# EXERCISE DETAILS
Please count the lines of the records below that contain the string "instrument", where uppercase and lowercase count as different. Reply with that number alone.

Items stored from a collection
[start]
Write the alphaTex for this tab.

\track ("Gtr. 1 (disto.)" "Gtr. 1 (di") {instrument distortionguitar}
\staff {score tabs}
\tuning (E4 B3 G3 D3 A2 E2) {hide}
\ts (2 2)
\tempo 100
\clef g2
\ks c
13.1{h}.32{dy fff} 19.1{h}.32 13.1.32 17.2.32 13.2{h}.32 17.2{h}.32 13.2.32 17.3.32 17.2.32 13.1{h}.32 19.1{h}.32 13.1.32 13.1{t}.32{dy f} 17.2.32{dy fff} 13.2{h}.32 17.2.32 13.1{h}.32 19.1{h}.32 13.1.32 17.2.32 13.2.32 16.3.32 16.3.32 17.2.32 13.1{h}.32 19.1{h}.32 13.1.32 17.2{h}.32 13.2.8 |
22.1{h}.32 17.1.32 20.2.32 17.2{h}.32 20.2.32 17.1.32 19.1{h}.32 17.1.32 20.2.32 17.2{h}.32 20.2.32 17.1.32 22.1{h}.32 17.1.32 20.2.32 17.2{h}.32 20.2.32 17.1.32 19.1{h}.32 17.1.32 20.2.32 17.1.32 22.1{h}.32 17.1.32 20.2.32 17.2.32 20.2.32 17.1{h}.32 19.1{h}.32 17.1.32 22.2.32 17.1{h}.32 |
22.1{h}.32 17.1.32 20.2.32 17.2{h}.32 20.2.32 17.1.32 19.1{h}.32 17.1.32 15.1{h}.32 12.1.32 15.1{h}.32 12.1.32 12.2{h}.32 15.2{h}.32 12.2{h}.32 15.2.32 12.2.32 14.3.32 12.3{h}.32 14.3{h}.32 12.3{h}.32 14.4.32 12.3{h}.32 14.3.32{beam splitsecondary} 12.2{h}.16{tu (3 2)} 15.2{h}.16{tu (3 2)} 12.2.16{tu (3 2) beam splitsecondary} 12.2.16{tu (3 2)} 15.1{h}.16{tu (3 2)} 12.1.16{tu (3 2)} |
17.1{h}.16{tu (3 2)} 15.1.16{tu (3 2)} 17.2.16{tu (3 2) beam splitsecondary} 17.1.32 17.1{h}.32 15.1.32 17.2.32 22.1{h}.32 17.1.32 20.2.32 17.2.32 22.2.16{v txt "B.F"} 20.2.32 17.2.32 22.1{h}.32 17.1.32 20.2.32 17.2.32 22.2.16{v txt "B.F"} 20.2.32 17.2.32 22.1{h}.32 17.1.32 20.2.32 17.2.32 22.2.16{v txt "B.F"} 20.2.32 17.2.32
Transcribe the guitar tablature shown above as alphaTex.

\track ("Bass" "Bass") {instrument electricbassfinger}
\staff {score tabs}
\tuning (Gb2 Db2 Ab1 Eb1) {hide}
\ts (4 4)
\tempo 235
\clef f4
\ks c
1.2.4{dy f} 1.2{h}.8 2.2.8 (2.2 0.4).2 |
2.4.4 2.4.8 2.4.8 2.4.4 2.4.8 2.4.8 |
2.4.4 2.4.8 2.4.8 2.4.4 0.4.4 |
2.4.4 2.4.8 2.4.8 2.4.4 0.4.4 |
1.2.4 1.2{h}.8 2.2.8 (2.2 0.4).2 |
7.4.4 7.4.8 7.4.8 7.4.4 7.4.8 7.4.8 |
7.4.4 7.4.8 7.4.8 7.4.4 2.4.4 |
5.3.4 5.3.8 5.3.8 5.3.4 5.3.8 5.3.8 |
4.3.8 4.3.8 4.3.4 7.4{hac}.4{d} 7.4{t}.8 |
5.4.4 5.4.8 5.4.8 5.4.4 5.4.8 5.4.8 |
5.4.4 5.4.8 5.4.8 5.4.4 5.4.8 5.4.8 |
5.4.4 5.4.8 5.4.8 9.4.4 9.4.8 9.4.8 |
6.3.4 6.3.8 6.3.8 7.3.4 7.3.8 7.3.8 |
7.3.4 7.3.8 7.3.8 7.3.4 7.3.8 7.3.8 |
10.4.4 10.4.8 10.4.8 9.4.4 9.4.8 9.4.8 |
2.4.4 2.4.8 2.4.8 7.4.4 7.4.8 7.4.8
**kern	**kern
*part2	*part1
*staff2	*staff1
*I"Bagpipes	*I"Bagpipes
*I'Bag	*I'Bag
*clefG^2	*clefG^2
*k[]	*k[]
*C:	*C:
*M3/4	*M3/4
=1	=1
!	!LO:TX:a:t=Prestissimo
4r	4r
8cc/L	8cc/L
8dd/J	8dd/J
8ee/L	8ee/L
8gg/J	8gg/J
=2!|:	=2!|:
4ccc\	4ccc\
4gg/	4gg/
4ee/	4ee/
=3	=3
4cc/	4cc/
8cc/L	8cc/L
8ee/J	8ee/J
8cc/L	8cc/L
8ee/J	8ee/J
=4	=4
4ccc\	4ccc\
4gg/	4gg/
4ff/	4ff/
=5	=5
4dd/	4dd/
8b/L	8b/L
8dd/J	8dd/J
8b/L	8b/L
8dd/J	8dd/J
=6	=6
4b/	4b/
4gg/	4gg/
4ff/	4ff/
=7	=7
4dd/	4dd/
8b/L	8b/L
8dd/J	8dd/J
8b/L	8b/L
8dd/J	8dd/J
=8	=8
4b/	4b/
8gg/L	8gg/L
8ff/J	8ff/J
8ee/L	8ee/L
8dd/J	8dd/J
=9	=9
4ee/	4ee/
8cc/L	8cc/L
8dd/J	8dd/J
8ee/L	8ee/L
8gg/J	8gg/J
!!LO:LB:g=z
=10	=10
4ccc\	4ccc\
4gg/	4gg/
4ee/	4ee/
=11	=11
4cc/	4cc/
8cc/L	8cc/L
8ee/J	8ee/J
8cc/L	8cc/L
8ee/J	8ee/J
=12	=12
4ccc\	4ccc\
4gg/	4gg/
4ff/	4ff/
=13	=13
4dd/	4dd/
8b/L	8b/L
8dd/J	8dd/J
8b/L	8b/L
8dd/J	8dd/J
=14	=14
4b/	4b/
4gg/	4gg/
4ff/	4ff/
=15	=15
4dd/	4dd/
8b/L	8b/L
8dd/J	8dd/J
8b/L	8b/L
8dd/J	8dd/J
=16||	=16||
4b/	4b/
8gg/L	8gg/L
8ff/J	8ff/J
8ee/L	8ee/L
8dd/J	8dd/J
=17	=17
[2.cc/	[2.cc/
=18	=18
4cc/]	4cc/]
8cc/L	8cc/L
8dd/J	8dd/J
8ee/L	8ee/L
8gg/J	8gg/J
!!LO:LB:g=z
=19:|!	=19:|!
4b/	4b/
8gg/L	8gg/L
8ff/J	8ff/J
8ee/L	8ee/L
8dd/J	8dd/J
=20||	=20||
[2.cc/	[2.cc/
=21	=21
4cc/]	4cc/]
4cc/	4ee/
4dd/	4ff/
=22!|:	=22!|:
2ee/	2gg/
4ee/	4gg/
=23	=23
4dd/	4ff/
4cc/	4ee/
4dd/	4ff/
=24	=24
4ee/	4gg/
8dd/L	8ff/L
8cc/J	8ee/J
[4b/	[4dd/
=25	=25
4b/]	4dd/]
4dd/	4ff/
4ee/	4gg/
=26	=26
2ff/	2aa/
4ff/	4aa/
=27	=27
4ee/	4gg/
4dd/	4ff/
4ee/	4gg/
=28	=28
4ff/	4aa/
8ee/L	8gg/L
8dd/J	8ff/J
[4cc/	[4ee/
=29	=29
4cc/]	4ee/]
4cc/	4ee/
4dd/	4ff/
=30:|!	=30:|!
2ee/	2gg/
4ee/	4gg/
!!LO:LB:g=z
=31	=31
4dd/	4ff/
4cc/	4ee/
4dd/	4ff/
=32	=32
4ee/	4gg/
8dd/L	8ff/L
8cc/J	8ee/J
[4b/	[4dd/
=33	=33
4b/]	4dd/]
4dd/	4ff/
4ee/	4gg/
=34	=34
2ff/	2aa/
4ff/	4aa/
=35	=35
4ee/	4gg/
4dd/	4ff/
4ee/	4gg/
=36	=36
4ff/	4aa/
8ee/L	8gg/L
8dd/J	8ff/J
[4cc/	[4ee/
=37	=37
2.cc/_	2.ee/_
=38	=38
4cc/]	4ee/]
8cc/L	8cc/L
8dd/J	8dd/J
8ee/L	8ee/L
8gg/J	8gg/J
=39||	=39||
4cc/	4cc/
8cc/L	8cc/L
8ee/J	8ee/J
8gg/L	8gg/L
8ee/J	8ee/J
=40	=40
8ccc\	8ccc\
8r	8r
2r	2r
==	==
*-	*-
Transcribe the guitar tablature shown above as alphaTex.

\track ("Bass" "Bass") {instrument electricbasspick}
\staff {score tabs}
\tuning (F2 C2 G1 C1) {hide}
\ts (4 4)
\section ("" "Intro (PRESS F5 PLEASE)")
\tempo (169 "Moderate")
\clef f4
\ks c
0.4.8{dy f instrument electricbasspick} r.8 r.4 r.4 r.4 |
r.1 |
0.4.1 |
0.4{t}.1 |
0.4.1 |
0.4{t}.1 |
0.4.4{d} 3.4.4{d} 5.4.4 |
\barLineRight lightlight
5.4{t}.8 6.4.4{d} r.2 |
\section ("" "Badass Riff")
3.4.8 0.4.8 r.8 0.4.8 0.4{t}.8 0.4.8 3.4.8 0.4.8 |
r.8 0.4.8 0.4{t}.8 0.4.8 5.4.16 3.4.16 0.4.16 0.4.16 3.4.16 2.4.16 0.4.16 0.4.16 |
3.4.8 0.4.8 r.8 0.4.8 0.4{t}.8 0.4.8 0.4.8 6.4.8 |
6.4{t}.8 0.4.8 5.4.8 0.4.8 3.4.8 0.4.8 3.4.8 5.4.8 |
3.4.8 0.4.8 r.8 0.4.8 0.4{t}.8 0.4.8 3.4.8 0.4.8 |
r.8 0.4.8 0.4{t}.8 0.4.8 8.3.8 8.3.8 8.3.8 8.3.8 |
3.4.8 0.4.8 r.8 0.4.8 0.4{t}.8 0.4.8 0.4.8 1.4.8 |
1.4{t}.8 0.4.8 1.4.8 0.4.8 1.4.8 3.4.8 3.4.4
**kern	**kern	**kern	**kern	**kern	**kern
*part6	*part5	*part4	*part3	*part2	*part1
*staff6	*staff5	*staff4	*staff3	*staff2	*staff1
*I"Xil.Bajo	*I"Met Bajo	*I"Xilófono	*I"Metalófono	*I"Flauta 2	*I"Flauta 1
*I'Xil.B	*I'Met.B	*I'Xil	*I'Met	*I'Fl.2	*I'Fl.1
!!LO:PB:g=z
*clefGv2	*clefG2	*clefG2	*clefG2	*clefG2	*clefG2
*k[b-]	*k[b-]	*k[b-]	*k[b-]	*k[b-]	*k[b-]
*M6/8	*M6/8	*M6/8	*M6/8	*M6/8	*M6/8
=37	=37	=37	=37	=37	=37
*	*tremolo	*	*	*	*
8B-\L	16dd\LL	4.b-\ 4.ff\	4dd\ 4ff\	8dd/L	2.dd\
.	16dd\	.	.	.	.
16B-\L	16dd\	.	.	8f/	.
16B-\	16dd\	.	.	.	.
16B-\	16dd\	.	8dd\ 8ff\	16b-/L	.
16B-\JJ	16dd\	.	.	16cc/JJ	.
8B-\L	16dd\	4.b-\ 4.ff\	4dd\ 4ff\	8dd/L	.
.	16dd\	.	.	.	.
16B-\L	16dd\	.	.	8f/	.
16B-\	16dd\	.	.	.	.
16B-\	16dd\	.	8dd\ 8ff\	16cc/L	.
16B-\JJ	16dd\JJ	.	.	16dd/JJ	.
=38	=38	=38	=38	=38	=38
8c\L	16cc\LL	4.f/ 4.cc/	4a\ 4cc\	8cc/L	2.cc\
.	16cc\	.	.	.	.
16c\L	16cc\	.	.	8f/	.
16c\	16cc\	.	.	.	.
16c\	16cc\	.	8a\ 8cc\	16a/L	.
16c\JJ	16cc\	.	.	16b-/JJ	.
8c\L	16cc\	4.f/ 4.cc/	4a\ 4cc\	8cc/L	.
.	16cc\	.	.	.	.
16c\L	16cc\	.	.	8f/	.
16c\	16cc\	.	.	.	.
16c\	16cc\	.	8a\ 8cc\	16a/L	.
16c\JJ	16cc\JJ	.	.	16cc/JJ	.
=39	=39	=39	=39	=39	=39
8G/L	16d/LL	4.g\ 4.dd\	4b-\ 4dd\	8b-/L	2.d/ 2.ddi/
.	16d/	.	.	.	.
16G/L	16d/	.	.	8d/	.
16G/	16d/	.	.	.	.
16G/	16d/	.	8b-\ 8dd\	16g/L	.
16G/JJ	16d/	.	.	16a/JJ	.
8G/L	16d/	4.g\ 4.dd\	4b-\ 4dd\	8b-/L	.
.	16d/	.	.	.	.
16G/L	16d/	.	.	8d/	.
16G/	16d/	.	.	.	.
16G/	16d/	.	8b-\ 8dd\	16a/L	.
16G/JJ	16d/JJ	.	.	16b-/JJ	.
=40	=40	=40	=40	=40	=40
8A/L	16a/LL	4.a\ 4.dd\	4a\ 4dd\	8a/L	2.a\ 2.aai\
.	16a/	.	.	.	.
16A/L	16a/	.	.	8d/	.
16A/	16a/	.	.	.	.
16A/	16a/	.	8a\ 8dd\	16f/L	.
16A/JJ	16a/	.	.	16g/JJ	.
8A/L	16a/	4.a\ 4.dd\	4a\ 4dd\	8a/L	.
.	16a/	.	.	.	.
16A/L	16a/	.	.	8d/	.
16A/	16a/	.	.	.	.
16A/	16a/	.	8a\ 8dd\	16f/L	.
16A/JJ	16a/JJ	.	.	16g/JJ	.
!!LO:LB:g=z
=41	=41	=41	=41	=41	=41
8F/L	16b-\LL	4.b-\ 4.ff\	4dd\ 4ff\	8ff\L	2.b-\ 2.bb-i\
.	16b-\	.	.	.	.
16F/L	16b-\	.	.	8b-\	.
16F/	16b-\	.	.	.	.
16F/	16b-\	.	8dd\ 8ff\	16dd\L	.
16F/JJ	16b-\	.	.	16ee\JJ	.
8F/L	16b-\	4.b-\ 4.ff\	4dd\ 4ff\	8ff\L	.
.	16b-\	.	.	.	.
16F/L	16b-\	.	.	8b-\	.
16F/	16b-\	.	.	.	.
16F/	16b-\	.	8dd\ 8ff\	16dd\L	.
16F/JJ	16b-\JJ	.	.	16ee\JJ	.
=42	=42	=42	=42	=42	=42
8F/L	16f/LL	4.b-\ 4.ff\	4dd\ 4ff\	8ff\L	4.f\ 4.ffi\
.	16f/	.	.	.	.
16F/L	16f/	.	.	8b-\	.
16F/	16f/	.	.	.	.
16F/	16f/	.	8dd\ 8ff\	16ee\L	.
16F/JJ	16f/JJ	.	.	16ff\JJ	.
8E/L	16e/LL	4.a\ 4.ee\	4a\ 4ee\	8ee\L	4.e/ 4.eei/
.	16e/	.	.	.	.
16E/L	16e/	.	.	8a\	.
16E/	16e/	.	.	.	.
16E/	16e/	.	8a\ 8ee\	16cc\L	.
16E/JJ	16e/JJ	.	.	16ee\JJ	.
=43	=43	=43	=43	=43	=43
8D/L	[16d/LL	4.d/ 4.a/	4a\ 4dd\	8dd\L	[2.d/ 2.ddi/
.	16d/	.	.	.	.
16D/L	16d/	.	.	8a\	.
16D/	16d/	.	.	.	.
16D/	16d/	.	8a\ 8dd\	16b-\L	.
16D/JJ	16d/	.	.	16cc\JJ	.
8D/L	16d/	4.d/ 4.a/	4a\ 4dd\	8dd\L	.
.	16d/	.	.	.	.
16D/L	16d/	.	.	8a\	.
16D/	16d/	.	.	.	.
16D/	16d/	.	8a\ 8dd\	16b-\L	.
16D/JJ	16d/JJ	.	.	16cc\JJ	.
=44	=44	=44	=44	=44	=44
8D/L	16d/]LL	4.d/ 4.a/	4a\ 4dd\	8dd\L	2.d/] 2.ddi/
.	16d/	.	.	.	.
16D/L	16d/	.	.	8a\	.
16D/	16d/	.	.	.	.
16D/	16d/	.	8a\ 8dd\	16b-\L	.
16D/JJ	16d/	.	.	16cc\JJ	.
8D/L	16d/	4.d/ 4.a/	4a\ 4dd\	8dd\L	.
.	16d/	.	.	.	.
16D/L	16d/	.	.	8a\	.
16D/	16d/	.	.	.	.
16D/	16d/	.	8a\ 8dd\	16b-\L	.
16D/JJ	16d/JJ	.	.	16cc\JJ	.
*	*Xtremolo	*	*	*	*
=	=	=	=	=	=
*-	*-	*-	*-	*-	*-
[end]
# THE RESULT
4